And so I dropped my wants as once upon a day I dropped my nets, and followed. Those felt such brief widening years. His ride that day was nothing short of awkward. Had it not been for the press of crowd on either side he would have fallen off more than once. But they hemmed him in that next chapter of the story. From where I followed it looked as if he rode their shoulders instead of the colt. Jesus – to the crowd a shoulder-high hero. But to me – my Lord and my God, and my dearest friend slouching toward Calvary. On he rode as they brayed their praise.
It is remembered as a triumphal entry, something in contrast to his cross-laden steps only days later. But I saw it as the death gyre, all of it, from the green of the palms one day to the red of his wrists that soon followed. And if I am honest I have to confess that I feared the center would not hold, that this man I grew to love like no other would drown and be lost. That I would wake one day to the sound of the sea licking the boat’s edge and find it all only a dream. And I would be alone again.
But we had come too far. I decided to follow with more than my feet. I opened my hands to the fear, something I’d seen him do time after time, and I surrendered. I had to, for me, for the rest of us, and for him. Then I prayed as he often did – Let this be. When he’d gone almost far enough, he dismounted and turned round twice searching the crowd until he found me. He stepped toward me and placed the rope in my hands, his face an elegy. Courage, John.

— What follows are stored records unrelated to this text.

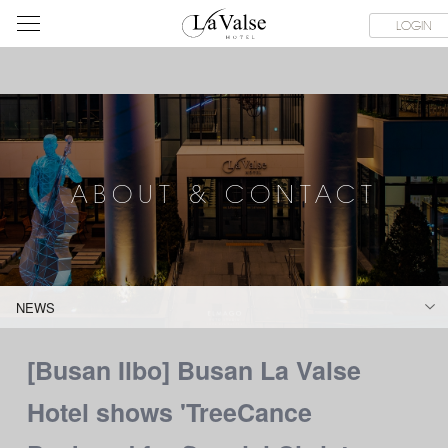
라
SERVICE FACILITIES
ABOUT & CONTACT
HOTEL GUIDE
LOGIN
발
스
호
텔
ABOUT & CONTACT
NEWS
[Busan Ilbo] Busan La Valse
Hotel shows 'TreeCance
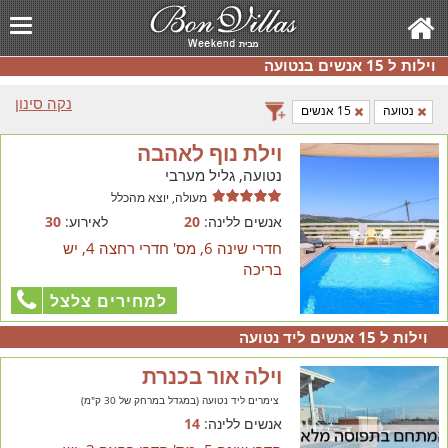
וילות ל 15 אנשים בנטועה
נקה סינון
נטועה
15 אנשים
וילת נוף לאהבה
נטועה, גליל מערבי
מעולה, יוצא מהכלל
אנשים ללינה:
20
לאירוע:
30
חדרי שינה 6, מס' חדרי רחצה 4, יש
בריכה
למחירים צלצל
וילות ל 15 אנשים ליד נטועה
וילה אור בכנרת
צימרים ליד נטועה (במגדל במרחק של 30 ק"מ)
אנשים ללינה:
14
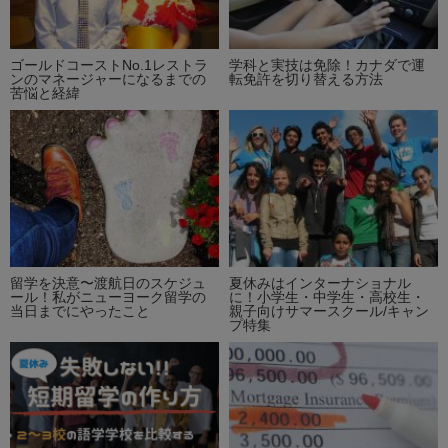
ゴールドコーストNo.1レストラ
学科と実技は免除！カナダで運
ンのマネージャーになるまでの
転免許を切り替える方法
苦悩と経緯
留学を決意〜渡航日のスケジュ
夏休みはインターナショナル
ール！私がニューヨーク留学の
に！小学生・中学生・高校生・
当日までにやったこと
親子向けサマースクール/キャン
プ特集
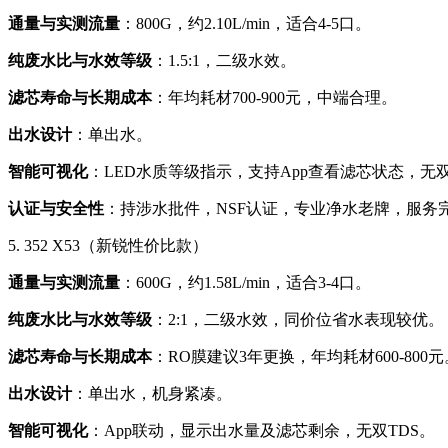
通量与实测流量
：800G，约2.10L/min，适合4-5口。
纯废水比与水效等级
：1.5:1，二级水效。
滤芯寿命与长期成本
：年均耗材700-900元，中端合理。
出水设计
：单出水。
智能可视化
：LED水质等级指示，支持App查看滤芯状态，无双
认证与安全性
：持涉水批件，NSF认证，专业净水老牌，服务
5. 352 X53（新锐性价比款）
通量与实测流量
：600G，约1.58L/min，适合3-4口。
纯废水比与水效等级
：2:1，二级水效，同价位省水表现较优。
滤芯寿命与长期成本
：RO膜建议3年更换，年均耗材600-800元
出水设计
：单出水，机身紧凑。
智能可视化
：App联动，显示出水量及滤芯剩余，无双TDS。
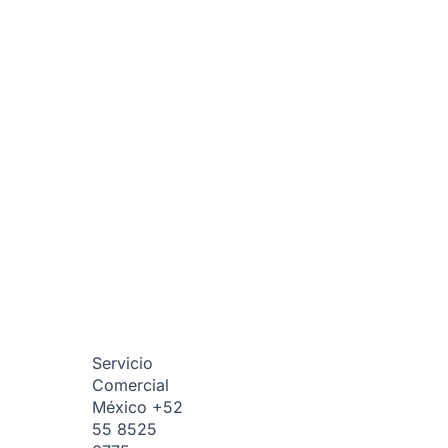
Servicio
Comercial
México
+52
55 8525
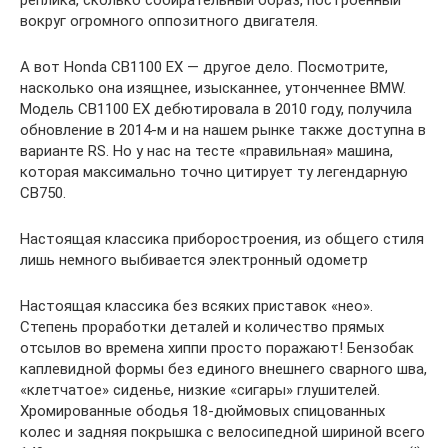
реплика, сколько собирательный образ, построенный
вокруг огромного оппозитного двигателя.
А вот Honda CB1100 EX — другое дело. Посмотрите,
насколько она изящнее, изысканнее, утонченнее BMW.
Модель CB1100 EX дебютировала в 2010 году, получила
обновление в 2014-м и на ­нашем рынке также доступна в
варианте RS. Но у нас на тесте «правильная» машина,
которая максимально точно цитирует ту легендарную
CB750.
Настоящая классика приборостроения, из общего стиля
лишь немного выбивается электронный одометр
Настоящая классика без всяких приставок «нео».
Степень проработки деталей и количество прямых
отсылов во времена хиппи просто поражают! Бензобак
каплевидной формы без единого внешнего сварного шва,
«клетчатое» сиденье, низкие «сигары» глушителей.
Хромированные ободья 18-дюймовых спицованных
колес и задняя покрышка с велосипедной шириной всего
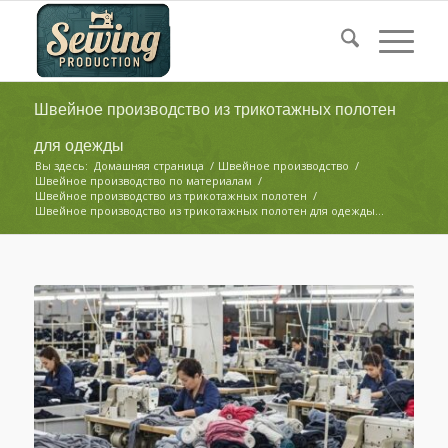
Швейное производство из трикотажных полотен
для одежды
Вы здесь:
Домашняя страница
/
Швейное производство
/
Швейное производство по материалам
/
Швейное производство из трикотажных полотен
/
Швейное производство из трикотажных полотен для одежды...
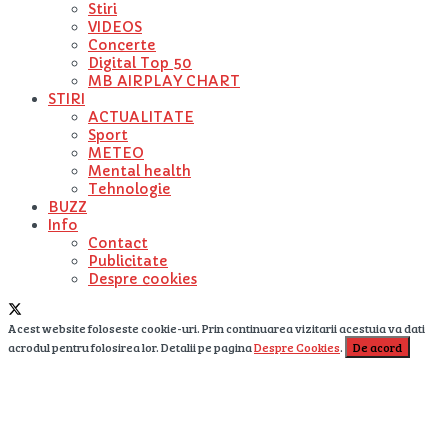
Stiri
VIDEOS
Concerte
Digital Top 50
MB AIRPLAY CHART
STIRI
ACTUALITATE
Sport
METEO
Mental health
Tehnologie
BUZZ
Info
Contact
Publicitate
Despre cookies
Acest website foloseste cookie-uri. Prin continuarea vizitarii acestuia va dati
acrodul pentru folosirea lor. Detalii pe pagina
Despre Cookies
.
De acord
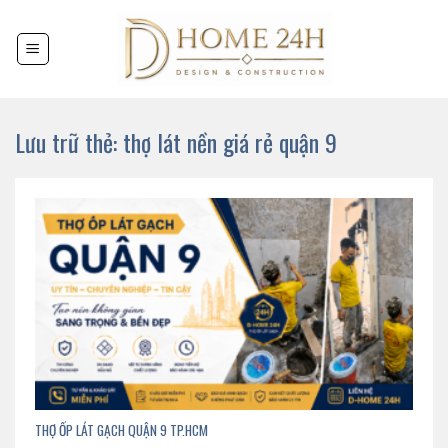
Chuyển
đến
nội
dung
Lưu trữ thẻ:
thợ lát nền giá rẻ quận 9
THỢ ỐP LÁT GẠCH QUẬN 9 TP.HCM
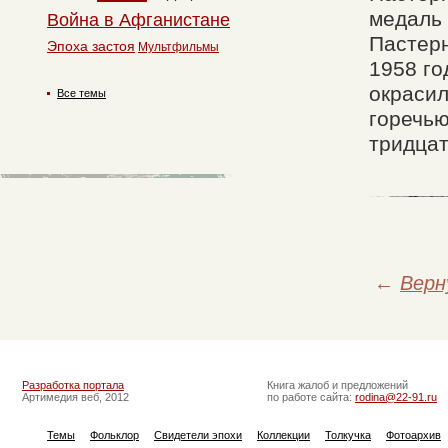
медаль 
Война в Афганистане
Пастерн
Эпоха застоя
Мультфильмы
1958 го
окрасил
Все темы
горечью
тридцат
←
Верн
Разработка портала
Книга жалоб и предложений
Артимедия веб, 2012
по работе сайта:
rodina@22-91.ru
Темы
Фольклор
Свидетели эпохи
Коллекции
Толкучка
Фотоархив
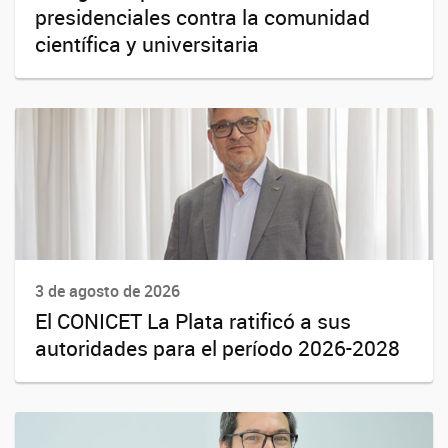
presidenciales contra la comunidad
científica y universitaria
3 de agosto de 2026
El CONICET La Plata ratificó a sus
autoridades para el período 2026-2028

As he walked on with the crowd I noticed his hands, open, fingers spread wide as if stretching to a breaking point. They were shaking too, just slightly, like leaves in the wind. I knew then that he was not a dream. He was this defiant publisher of love loosed upon our world. But I still did not understand why it had to be this way.
The journey from closed hands to open can be very long. (A great writing prompt, in fact!)
Your words render a new perspective of the Palm Sunday story. Thank you for them.
Love this …… thank you
“He was this defiant publisher of love loosed upon our world.” This sentence…read and reread and tears. Thank you for your following of His will as you often speak truth (His truth, I’m sure) to my heart.
tears. surrendering and standing in the fear. courage, John, indeed.
“He was the defiant publisher of love loosed upon our world.” I love this line and what it means. Often we don’t fully understand what is published but we can still share the words of love. Thank you.
Wish this Palm Sunday poem was “shareable”
And we still struggle with why, sometimes. Thank you, John. Courage!
“That I would wake one day to the sound of the sea licking the boat’s edge and find it all only a dream. And I would be alone again.” This fear. Is this what keeps us from allowing ourselves to be completely vulnerable with Jesus, with anyone whom we love, and this prevents us from knowing real intimacy? Cutting us off from the very thing we seek. Thank you John.